**DIRECTIONS:** Convert the data below into a Markdown table with two columns, "Row" and "Line." Give each nonblank line its own row, numbered in order, and omit blank lines.

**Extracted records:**
<<<<
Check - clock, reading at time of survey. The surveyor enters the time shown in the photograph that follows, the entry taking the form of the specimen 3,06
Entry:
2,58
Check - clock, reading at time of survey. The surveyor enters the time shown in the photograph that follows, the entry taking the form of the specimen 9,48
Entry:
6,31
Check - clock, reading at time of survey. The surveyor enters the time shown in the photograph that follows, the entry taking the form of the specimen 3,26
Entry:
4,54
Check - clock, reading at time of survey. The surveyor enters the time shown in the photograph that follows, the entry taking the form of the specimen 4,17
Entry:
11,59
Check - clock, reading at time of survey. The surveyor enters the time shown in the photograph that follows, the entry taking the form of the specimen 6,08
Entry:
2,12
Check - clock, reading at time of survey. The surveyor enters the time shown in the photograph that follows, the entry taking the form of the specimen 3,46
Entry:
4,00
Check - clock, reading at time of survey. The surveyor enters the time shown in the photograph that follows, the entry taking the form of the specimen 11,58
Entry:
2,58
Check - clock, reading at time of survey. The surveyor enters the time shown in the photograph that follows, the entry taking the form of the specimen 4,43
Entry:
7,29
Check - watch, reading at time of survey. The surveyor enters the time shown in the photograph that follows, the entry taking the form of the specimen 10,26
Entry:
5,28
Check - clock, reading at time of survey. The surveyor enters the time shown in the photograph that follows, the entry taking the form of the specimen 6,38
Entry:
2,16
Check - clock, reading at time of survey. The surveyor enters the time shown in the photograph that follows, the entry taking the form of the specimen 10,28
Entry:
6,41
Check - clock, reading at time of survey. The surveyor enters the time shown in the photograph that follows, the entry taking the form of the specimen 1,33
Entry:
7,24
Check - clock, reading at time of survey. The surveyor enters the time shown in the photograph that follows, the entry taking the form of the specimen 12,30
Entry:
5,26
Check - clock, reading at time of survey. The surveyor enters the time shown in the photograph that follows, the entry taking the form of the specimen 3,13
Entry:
>>>>
**WORKED SOLUTION:**
| Row | Line |
|---|---|
| 1 | Check - clock, reading at time of survey. The surveyor enters the time shown in the photograph that follows, the entry taking the form of the specimen 3,06 |
| 2 | Entry: |
| 3 | 2,58 |
| 4 | Check - clock, reading at time of survey. The surveyor enters the time shown in the photograph that follows, the entry taking the form of the specimen 9,48 |
| 5 | Entry: |
| 6 | 6,31 |
| 7 | Check - clock, reading at time of survey. The surveyor enters the time shown in the photograph that follows, the entry taking the form of the specimen 3,26 |
| 8 | Entry: |
| 9 | 4,54 |
| 10 | Check - clock, reading at time of survey. The surveyor enters the time shown in the photograph that follows, the entry taking the form of the specimen 4,17 |
| 11 | Entry: |
| 12 | 11,59 |
| 13 | Check - clock, reading at time of survey. The surveyor enters the time shown in the photograph that follows, the entry taking the form of the specimen 6,08 |
| 14 | Entry: |
| 15 | 2,12 |
| 16 | Check - clock, reading at time of survey. The surveyor enters the time shown in the photograph that follows, the entry taking the form of the specimen 3,46 |
| 17 | Entry: |
| 18 | 4,00 |
| 19 | Check - clock, reading at time of survey. The surveyor enters the time shown in the photograph that follows, the entry taking the form of the specimen 11,58 |
| 20 | Entry: |
| 21 | 2,58 |
| 22 | Check - clock, reading at time of survey. The surveyor enters the time shown in the photograph that follows, the entry taking the form of the specimen 4,43 |
| 23 | Entry: |
| 24 | 7,29 |
| 25 | Check - watch, reading at time of survey. The surveyor enters the time shown in the photograph that follows, the entry taking the form of the specimen 10,26 |
| 26 | Entry: |
| 27 | 5,28 |
| 28 | Check - clock, reading at time of survey. The surveyor enters the time shown in the photograph that follows, the entry taking the form of the specimen 6,38 |
| 29 | Entry: |
| 30 | 2,16 |
| 31 | Check - clock, reading at time of survey. The surveyor enters the time shown in the photograph that follows, the entry taking the form of the specimen 10,28 |
| 32 | Entry: |
| 33 | 6,41 |
| 34 | Check - clock, reading at time of survey. The surveyor enters the time shown in the photograph that follows, the entry taking the form of the specimen 1,33 |
| 35 | Entry: |
| 36 | 7,24 |
| 37 | Check - clock, reading at time of survey. The surveyor enters the time shown in the photograph that follows, the entry taking the form of the specimen 12,30 |
| 38 | Entry: |
| 39 | 5,26 |
| 40 | Check - clock, reading at time of survey. The surveyor enters the time shown in the photograph that follows, the entry taking the form of the specimen 3,13 |
| 41 | Entry: |